Now, we have excellent pre-departure services, but there are some things you just learn on your own, either while abroad or once you return and you have the time to reflect. But Caroline is here to give you the inside scoop! She studied with us in Cannes, she is one of our Alumni Ambassadors, and a journalism major who writes excellent, funny, informational blog posts. What do you need to know? Read on
Looking back on my four months in France, I realize I often glamorize it. After all, I left the city of Cannes on a particularly glamorous note – our last few weeks were filled with fancy red carpet premieres and spotting James Franco across the street.
Alas, it wasn’t always glamorous and there were certainly a few times when I thought, hey, a bit of useful advice could have saved me from this situation.
So that’s why I’m here, to offer my elder statesman, Mr. Miyagi, been-there-done-that travel advice.
1. Pack for any type of weather -ANY-
I don’t care if you’re going to the desert or the Arctic. Pack for both. You never know what’s going to happen or when the weather is going to turn. Case in point: one of our first weekends in the south of France, it snowed. We were ill prepared.
2. Don’t forget your umbrella.
Yeah, sure, you can buy one wherever you’re going, but you might forget. Then you’ll be put in a place where you’ll buy a 10 dollar one on the fly from a street vendor, and your umbrella will end up like this after just a couple of hours.
Don’t do this to yourself:
Elise: 0 Umbrella: 1
3. Don’t promise to buy souvenirs for all your friends/co-workers/distant family relations
You’ll realize sometime around the very last week of your trip that you’ve forgotten to get said gifts. This will incite a frantic gift-finding scavenger hunt throughout the city when you should really just be enjoying the last few days of your international adventure.
At that point, you’ll end up buying everyone the same Big Ben magnet that they really don’t need. Don’t put yourself in this situation – just stick to giving gifts to your closest friends and family.
Living abroad can be difficult on the wallet. Too many things are going to present themselves: delicious restaurants, beautiful boutiques, spring break cruises to Greece… you get the picture. If you’re not careful, you’ll spend all of your savings in a couple of weeks.
That’s why before leaving for your destination, you should go ahead and line up a decent budget. Figure out what you should be spending per week/per month, and keep track of it. You’ll thank yourself later (and so will your parents).
5. Know how to say the name of the place you’re going
No one expects you to be a fluent Russian speaker or know every in and out of South African culture before you go abroad. But you should at least be able to pronounce the name of your home city. Google it, just to be safe.
I get it, you’re going to be homesick. You’ll want to talk to mom, dad, your best friend, your dog, etc. But fight the urge to end up Skype every night with your loved ones back home.
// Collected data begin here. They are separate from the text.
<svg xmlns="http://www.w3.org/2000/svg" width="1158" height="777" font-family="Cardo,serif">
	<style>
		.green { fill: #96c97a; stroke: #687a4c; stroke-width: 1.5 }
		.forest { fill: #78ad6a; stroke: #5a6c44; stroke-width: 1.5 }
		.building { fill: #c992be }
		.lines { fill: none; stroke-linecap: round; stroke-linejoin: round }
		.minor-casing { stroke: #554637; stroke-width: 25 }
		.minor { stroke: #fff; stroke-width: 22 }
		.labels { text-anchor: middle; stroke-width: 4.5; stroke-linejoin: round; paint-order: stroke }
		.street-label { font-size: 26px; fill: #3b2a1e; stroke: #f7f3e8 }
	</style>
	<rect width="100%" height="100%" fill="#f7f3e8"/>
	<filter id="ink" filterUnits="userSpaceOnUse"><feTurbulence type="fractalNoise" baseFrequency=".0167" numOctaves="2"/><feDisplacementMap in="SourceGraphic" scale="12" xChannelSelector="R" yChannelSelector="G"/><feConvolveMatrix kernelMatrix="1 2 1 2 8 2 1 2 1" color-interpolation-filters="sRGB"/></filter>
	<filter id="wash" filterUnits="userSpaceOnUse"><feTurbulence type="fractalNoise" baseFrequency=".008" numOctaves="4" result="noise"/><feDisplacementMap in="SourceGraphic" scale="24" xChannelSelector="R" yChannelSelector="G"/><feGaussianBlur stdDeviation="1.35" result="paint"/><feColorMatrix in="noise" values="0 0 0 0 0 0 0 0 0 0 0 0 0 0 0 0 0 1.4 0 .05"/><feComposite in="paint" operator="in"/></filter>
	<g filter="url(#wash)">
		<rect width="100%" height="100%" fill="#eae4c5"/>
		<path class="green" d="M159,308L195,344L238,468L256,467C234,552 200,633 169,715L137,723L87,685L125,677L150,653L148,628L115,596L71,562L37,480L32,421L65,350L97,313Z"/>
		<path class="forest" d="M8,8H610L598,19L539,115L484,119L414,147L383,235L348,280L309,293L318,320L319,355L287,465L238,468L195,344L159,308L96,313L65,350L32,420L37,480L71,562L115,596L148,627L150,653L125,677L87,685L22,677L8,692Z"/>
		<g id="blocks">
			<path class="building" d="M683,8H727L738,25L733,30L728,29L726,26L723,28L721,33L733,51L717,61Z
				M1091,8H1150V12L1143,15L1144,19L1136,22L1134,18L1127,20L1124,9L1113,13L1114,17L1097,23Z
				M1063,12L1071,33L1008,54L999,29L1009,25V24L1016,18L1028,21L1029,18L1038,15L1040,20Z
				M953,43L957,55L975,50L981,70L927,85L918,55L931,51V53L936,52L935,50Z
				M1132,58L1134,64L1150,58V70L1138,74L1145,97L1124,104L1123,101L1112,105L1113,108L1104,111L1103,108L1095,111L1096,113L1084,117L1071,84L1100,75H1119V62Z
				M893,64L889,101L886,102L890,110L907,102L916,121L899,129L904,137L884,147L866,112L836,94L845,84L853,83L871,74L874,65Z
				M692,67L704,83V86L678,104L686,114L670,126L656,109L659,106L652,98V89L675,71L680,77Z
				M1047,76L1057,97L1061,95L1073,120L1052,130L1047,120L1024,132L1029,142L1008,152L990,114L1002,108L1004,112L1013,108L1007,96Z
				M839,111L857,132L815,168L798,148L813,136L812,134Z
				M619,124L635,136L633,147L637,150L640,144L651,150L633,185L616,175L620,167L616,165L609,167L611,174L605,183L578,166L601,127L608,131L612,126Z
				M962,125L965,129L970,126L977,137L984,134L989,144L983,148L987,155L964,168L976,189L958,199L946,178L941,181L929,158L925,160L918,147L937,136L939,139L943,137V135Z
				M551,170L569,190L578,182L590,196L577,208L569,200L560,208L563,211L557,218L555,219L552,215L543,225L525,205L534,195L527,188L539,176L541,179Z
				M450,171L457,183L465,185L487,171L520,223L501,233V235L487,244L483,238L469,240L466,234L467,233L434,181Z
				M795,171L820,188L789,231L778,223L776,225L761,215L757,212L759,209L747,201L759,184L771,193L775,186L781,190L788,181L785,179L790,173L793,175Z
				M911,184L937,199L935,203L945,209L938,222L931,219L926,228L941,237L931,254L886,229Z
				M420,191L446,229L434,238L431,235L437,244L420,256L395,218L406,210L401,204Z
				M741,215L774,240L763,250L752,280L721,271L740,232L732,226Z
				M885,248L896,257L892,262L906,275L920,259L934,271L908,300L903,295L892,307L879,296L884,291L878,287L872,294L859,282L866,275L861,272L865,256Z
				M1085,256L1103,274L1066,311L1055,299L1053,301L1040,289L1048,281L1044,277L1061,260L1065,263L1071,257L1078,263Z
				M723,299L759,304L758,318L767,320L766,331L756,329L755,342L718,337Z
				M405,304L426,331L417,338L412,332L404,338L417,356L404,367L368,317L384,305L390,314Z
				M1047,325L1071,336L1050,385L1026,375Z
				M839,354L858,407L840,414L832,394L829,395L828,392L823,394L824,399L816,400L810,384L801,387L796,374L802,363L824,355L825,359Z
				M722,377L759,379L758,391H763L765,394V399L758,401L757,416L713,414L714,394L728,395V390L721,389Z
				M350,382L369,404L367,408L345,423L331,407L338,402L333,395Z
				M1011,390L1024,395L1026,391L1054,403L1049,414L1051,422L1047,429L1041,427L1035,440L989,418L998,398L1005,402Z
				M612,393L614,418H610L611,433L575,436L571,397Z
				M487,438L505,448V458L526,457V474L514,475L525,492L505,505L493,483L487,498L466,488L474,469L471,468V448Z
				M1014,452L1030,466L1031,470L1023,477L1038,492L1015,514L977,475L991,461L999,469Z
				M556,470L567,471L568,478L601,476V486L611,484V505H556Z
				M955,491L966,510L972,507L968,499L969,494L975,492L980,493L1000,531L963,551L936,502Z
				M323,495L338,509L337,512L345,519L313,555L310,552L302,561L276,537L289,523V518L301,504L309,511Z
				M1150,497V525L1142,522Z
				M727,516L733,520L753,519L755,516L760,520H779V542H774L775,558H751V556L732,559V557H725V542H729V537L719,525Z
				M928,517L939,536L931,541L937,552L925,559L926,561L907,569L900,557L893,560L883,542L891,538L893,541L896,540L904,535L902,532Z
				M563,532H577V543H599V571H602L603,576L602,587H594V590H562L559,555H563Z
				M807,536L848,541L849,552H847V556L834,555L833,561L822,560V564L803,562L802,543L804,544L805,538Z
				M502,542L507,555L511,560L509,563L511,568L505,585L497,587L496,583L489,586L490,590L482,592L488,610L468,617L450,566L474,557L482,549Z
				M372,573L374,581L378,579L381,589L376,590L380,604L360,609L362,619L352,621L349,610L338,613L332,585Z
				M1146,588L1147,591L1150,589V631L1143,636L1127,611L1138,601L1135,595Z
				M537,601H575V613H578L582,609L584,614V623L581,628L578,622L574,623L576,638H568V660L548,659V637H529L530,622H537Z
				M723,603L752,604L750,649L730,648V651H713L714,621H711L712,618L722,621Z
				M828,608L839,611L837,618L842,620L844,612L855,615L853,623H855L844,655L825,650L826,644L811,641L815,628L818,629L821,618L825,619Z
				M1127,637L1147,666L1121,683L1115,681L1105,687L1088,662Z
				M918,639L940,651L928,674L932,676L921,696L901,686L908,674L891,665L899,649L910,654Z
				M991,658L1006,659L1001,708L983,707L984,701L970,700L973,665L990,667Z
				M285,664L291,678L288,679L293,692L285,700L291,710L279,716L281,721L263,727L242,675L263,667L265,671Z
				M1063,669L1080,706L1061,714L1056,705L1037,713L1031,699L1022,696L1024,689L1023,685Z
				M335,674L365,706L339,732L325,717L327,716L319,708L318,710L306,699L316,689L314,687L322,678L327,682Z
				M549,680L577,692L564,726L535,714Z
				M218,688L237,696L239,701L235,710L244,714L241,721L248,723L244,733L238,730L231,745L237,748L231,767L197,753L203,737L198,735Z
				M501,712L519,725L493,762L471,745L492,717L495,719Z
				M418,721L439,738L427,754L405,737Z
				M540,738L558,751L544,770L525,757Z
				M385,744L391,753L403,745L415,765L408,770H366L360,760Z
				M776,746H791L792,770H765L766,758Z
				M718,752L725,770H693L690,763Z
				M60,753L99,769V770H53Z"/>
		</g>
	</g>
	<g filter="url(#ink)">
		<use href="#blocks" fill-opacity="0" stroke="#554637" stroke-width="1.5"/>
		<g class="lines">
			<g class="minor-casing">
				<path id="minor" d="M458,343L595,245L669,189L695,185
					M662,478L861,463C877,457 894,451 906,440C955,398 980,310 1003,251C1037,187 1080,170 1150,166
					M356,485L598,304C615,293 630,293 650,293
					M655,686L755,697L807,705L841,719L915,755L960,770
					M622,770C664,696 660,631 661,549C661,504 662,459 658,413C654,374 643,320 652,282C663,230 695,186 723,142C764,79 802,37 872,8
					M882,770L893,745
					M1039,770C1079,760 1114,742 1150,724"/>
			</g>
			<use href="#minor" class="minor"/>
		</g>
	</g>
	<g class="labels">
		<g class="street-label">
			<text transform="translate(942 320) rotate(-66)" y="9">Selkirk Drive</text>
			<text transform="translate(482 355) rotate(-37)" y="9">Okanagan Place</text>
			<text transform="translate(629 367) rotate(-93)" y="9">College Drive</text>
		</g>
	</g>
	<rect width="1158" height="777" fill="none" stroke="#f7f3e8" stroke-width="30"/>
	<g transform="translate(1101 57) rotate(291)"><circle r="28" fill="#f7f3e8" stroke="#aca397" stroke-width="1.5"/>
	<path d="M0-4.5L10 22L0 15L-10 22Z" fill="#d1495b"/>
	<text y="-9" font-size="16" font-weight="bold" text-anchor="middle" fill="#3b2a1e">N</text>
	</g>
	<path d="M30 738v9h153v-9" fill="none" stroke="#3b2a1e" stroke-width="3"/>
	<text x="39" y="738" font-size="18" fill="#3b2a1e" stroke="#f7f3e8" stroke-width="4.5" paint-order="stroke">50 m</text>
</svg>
You can’t be in two places at once, and you’re missing out on everything abroad when you spend every night skyping your boyfriend. Don’t worry, they’ll be there when you get back.
7. Being nervous is okay! It’s normal!
I spent my seven-hour plane ride from Atlanta to London mostly with my head in between my knees. Now part of that was due to some rather terrifying turbulence; however, I don’t think my bout of nervousness helped either. I was scared about being gone from my family, fiancé, and dog for months. What if I couldn’t understand anyone in France? What if I couldn’t make any friends? Was there really no peanut butter in France…?
There was a lot to be nervous about. But as I found out within my first few days, everyone was nervous. That quickly goes, and you quickly settle in wherever you are. Soon enough, it’ll feel like home. Your worries and concerns? Gone and forgotten.